Input data
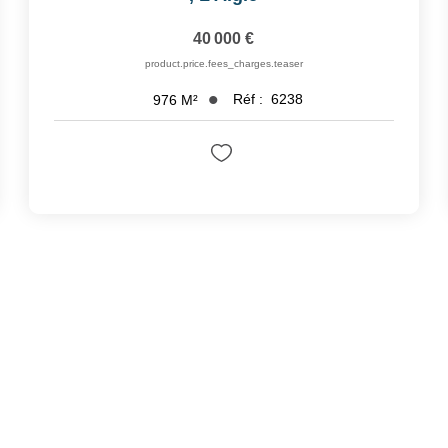
40 000 €
product.price.fees_charges.teaser
Réf :
6238
976
M²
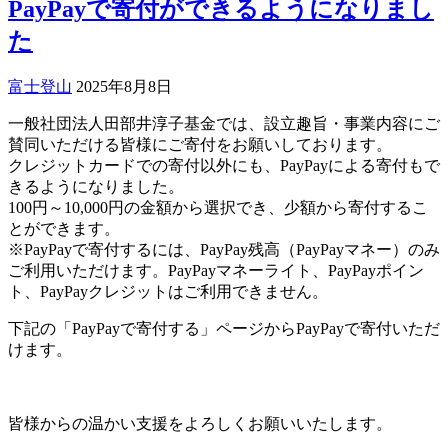
PayPayで寄付ができるようになりまし
た
富士登山
2025年8月8日
一般社団法人田部井淳子基金では、設立趣旨・事業内容にご
賛同いただける皆様にご寄付をお願いしております。
クレジットカードでの寄付以外にも、PayPayによる寄付もで
きるようになりました。
100円～10,000円の金額から選択でき、少額から寄付するこ
とができます。
※PayPayで寄付するには、PayPay残高（PayPayマネー）のみ
ご利用いただけます。PayPayマネーライト、PayPayポイン
ト、PayPayクレジットはご利用できません。
下記の「PayPayで寄付する」ページからPayPayで寄付いただ
けます。
PayPayで寄付する
皆様からの温かい支援をよろしくお願いいたします。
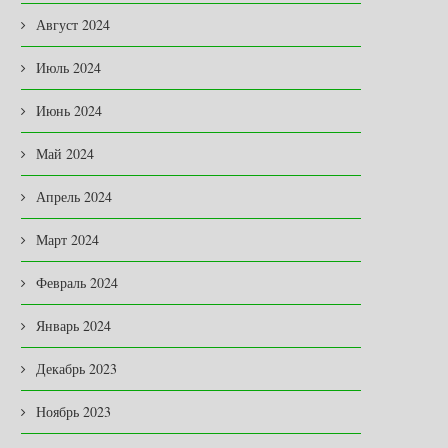
Август 2024
Июль 2024
Июнь 2024
Май 2024
Апрель 2024
Март 2024
Февраль 2024
Январь 2024
Декабрь 2023
Ноябрь 2023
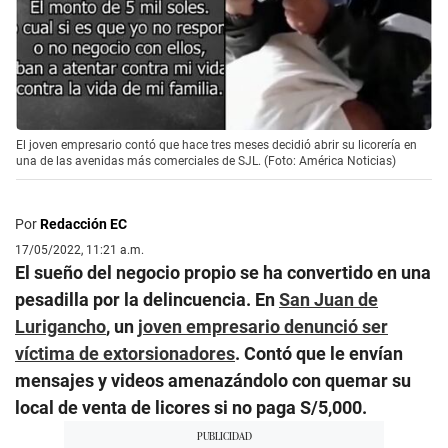
El joven empresario contó que hace tres meses decidió abrir su licorería en
una de las avenidas más comerciales de SJL. (Foto: América Noticias)
Por
Redacción EC
17/05/2022, 11:21 a.m.
El sueño del negocio propio se ha convertido en una
pesadilla por la delincuencia. En
San Juan de
Lurigancho
, un
joven empresario denunció ser
víctima de extorsionadores
. Contó que le envían
mensajes y videos amenazándolo con quemar su
local de venta de licores si no paga S/5,000.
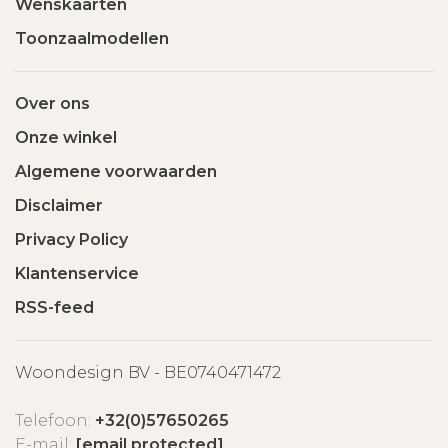
Wenskaarten
Toonzaalmodellen
Over ons
Onze winkel
Algemene voorwaarden
Disclaimer
Privacy Policy
Klantenservice
RSS-feed
Woondesign BV - BE0740471472
Telefoon:
+32(0)57650265
E-mail:
[email protected]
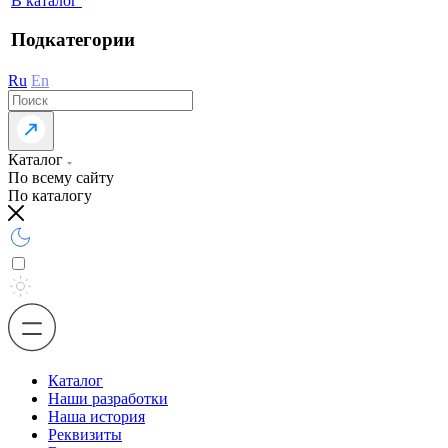
В каталог
Подкатегории
Ru
En
Каталог
По всему сайту
По каталогу
Каталог
Наши разработки
Наша история
Реквизиты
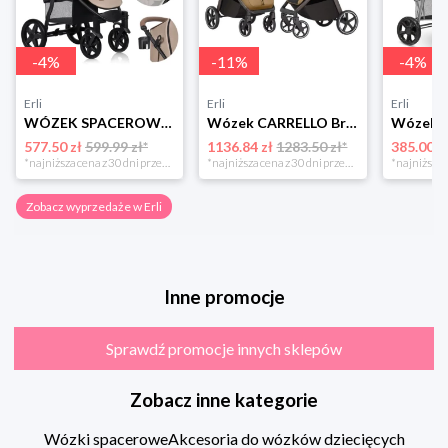
-
4
%
-
11
%
-
4
%
Erli
Erli
Erli
WÓZEK SPACEROWY DO 22KG DUŻE BEZOBSŁUGOWE KOŁA + Moskitiera LIONELO ANNET
Wózek CARRELLO Bravo SL Deluxe Copper Beige 2026
577.50 zł
599.99 zł*
1136.84 zł
1283.50 zł*
385.00 z
*najniższa cena z 30 dni przed obniżką
*najniższa cena z 30 dni przed obniżką
Zobacz wyprzedaże w Erli
Inne promocje
Sprawdź promocje innych sklepów
Zobacz inne kategorie
Wózki spacerowe
Akcesoria do wózków dziecięcych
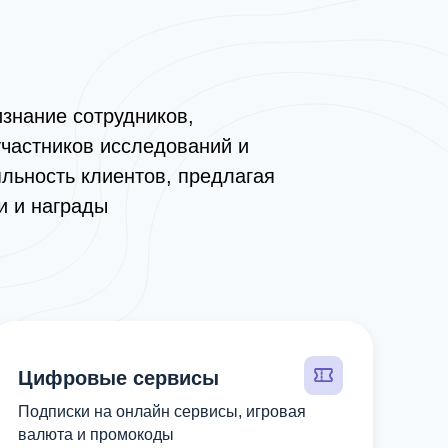
знание сотрудников,
участников исследований и
льность клиентов, предлагая
и и награды
Цифровые сервисы
Подписки на онлайн сервисы, игровая
валюта и промокоды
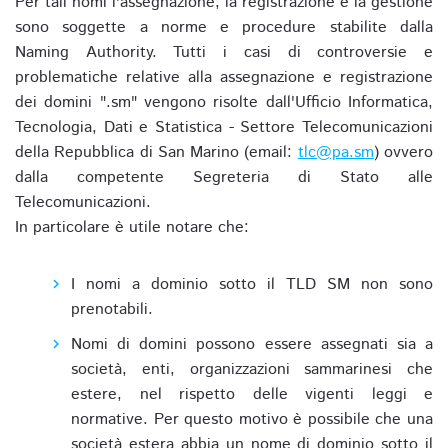
Per tali nomi l'assegnazione, la registrazione e la gestione
sono soggette a norme e procedure stabilite dalla
Naming Authority. Tutti i casi di controversie e
problematiche relative alla assegnazione e registrazione
dei domini ".sm" vengono risolte dall'Ufficio Informatica,
Tecnologia, Dati e Statistica - Settore Telecomunicazioni
della Repubblica di San Marino (email:
tlc@pa.sm
) ovvero
dalla competente Segreteria di Stato alle
Telecomunicazioni.
In particolare è utile notare che:
I nomi a dominio sotto il TLD SM non sono
prenotabili.
Nomi di domini possono essere assegnati sia a
società, enti, organizzazioni sammarinesi che
estere, nel rispetto delle vigenti leggi e
normative. Per questo motivo è possibile che una
società estera abbia un nome di dominio sotto il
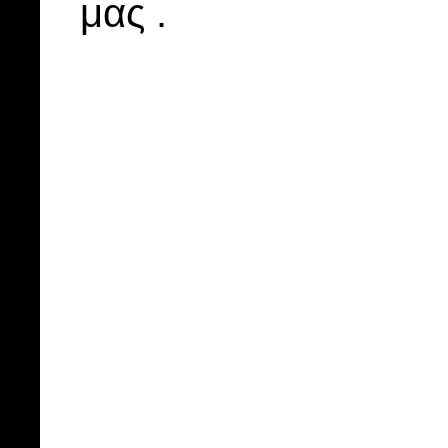
μας .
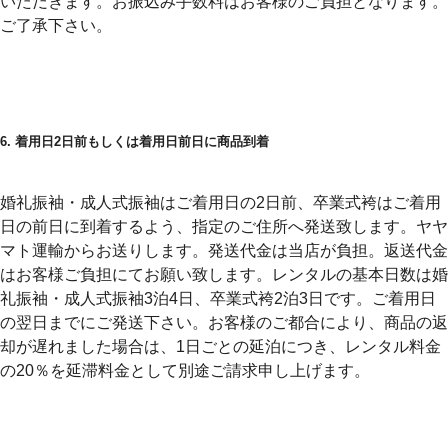
いただきます。お振込み手数料はお客様のご負担となります。
ご了承下さい。
6. 着用日2日前もしくは着用日前日に商品到着
婚礼振袖・成人式振袖はご着用日の2日前、卒業式袴はご着用
日の前日に到着するよう、指定のご住所へ発送致します。
ヤヤ
マト運輸からお送りします。発送代金は当店が負担。返送代金
はお客様ご負担にてお願い致します。
レンタルの基本日数は婚
礼振袖・成人式振袖3泊4日、卒業式袴2泊3日です。ご着用日
の翌日までにご発送下さい。
お客様のご都合により、商品の返
却が遅れました場合は、1日ごとの延泊につき、レンタル料金
の20％を延滞料金として別途ご請求申し上げます。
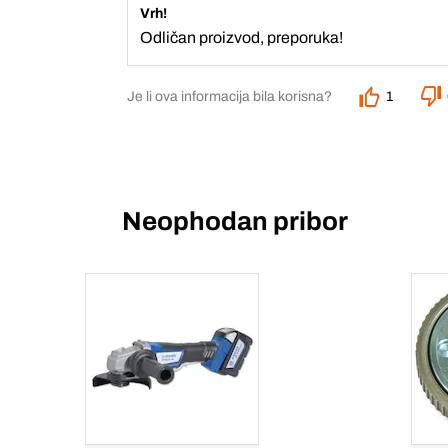
Vrh!
Odličan proizvod, preporuka!
Je li ova informacija bila korisna?
1
Neophodan pribor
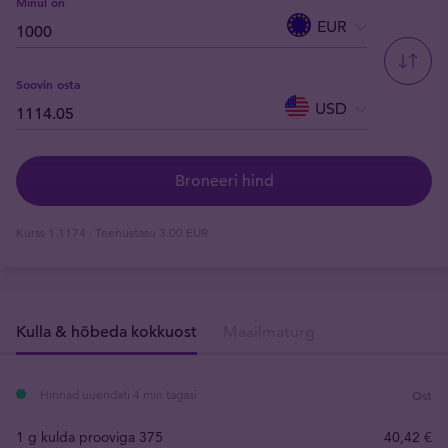
Minul on
EUR
Soovin osta
USD
Broneeri hind
Kurss
1.1174
· Teenustasu
3.00 EUR
Kulla & hõbeda kokkuost
Maailmaturg
Hinnad uuendati 4 min tagasi
Ost
1 g kulda prooviga 375
40
,
42
€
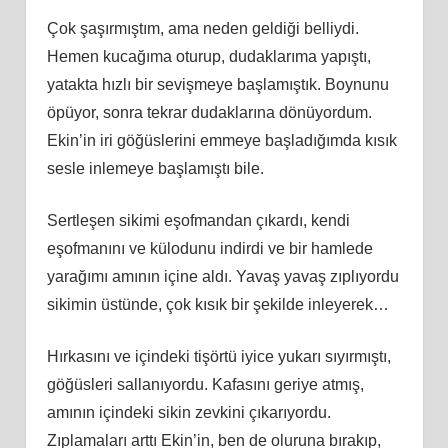
Çok şaşırmıştım, ama neden geldiği belliydi.
Hemen kucağıma oturup, dudaklarıma yapıştı,
yatakta hızlı bir sevişmeye başlamıştık. Boynunu
öpüyor, sonra tekrar dudaklarına dönüyordum.
Ekin’in iri göğüslerini emmeye başladığımda kısık
sesle inlemeye başlamıştı bile.
Sertleşen sikimi eşofmandan çıkardı, kendi
eşofmanını ve külodunu indirdi ve bir hamlede
yarağımı amının içine aldı. Yavaş yavaş zıplıyordu
sikimin üstünde, çok kısık bir şekilde inleyerek…
Hırkasını ve içindeki tişörtü iyice yukarı sıyırmıştı,
göğüsleri sallanıyordu. Kafasını geriye atmış,
amının içindeki sikin zevkini çıkarıyordu.
Zıplamaları arttı Ekin’in, ben de oluruna bırakıp,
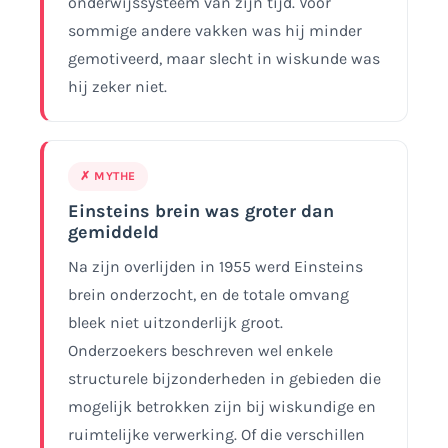
onderwijssysteem van zijn tijd. Voor
sommige andere vakken was hij minder
gemotiveerd, maar slecht in wiskunde was
hij zeker niet.
✗ MYTHE
Einsteins brein was groter dan
gemiddeld
Na zijn overlijden in 1955 werd Einsteins
brein onderzocht, en de totale omvang
bleek niet uitzonderlijk groot.
Onderzoekers beschreven wel enkele
structurele bijzonderheden in gebieden die
mogelijk betrokken zijn bij wiskundige en
ruimtelijke verwerking. Of die verschillen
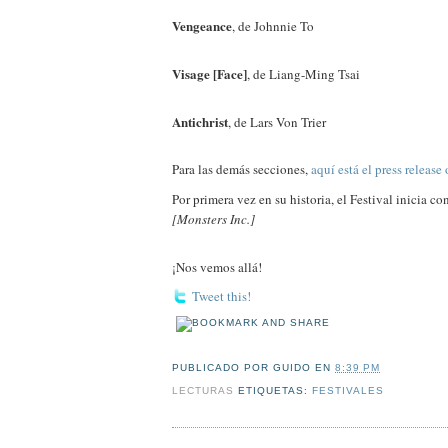
Vengeance
, de Johnnie To
Visage [Face]
, de Liang-Ming Tsai
Antichrist
, de Lars Von Trier
Para las demás secciones,
aquí está el press release 
Por primera vez en su historia, el Festival inicia c
[Monsters Inc.]
¡Nos vemos allá!
Tweet this!
PUBLICADO POR
GUIDO
EN
8:39 PM
LECTURAS
ETIQUETAS:
FESTIVALES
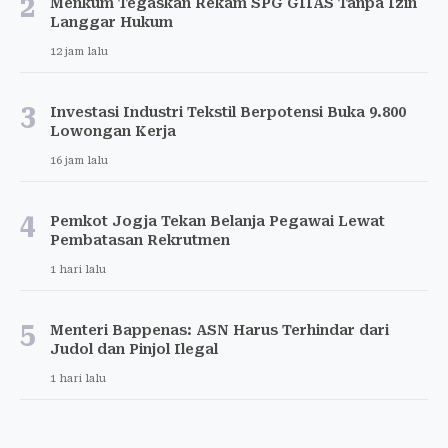
2
Menkum Tegaskan Rekam SPG GIIAS Tanpa Izin
Langgar Hukum
12 jam lalu
3
Investasi Industri Tekstil Berpotensi Buka 9.800
Lowongan Kerja
16 jam lalu
4
Pemkot Jogja Tekan Belanja Pegawai Lewat
Pembatasan Rekrutmen
1 hari lalu
5
Menteri Bappenas: ASN Harus Terhindar dari
Judol dan Pinjol Ilegal
1 hari lalu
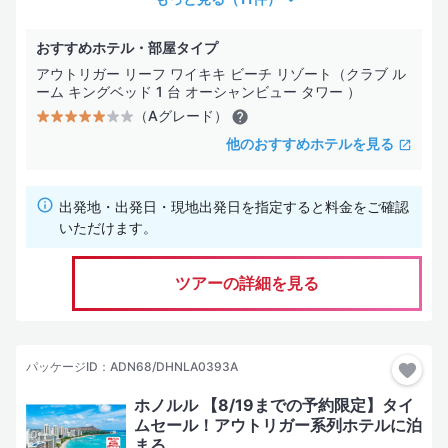
おすすめホテル・部屋タイプ
アウトリガー リーフ ワイキキ ビーチ リゾート（クラブ ル
ーム キングベッド 1 台 オーシャンビュー タワー ）
（Aグレード）
他のおすすめホテルを見る
出発地・出発日・現地出発日を指定すると料金をご確認
いただけます。
ツアーの詳細を見る
パッケージID：ADN68/DHNLA0393A
ホノルル 【8/19までの予約限定】タイ
ムセール！アウトリガー系列ホテルに泊
まる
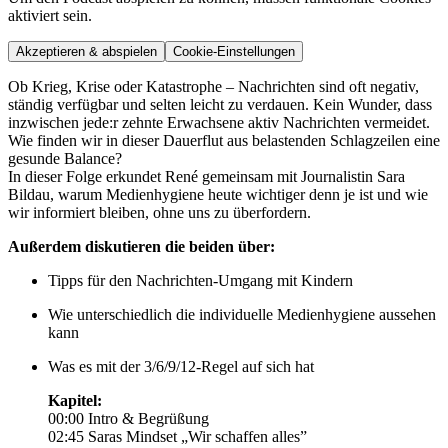
aktiviert sein.
Akzeptieren & abspielen
Cookie-Einstellungen
Ob Krieg, Krise oder Katastrophe – Nachrichten sind oft negativ,
ständig verfügbar und selten leicht zu verdauen. Kein Wunder, dass
inzwischen jede:r zehnte Erwachsene aktiv Nachrichten vermeidet.
Wie finden wir in dieser Dauerflut aus belastenden Schlagzeilen eine
gesunde Balance?
In dieser Folge erkundet René gemeinsam mit Journalistin Sara
Bildau, warum Medienhygiene heute wichtiger denn je ist und wie
wir informiert bleiben, ohne uns zu überfordern.
Außerdem diskutieren die beiden über:
Tipps für den Nachrichten-Umgang mit Kindern
Wie unterschiedlich die individuelle Medienhygiene aussehen
kann
Was es mit der 3/6/9/12-Regel auf sich hat
Kapitel:
00:00 Intro & Begrüßung
02:45 Saras Mindset „Wir schaffen alles”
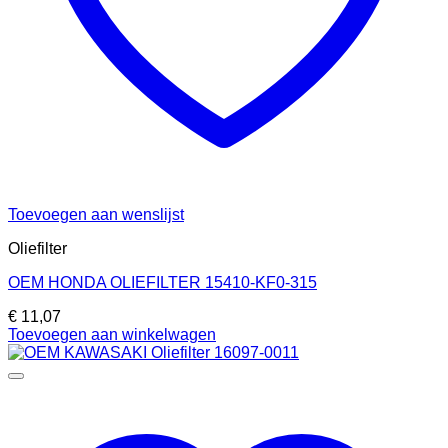
Toevoegen aan wenslijst
Oliefilter
OEM HONDA OLIEFILTER 15410-KF0-315
€
11,07
Toevoegen aan winkelwagen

Problem details
Gather all lines from the listing above in which "Nachrichten" occurs.

Exercise solution
Ob Krieg, Krise oder Katastrophe – Nachrichten sind oft negativ,
inzwischen jede:r zehnte Erwachsene aktiv Nachrichten vermeidet.
Tipps für den Nachrichten-Umgang mit Kindern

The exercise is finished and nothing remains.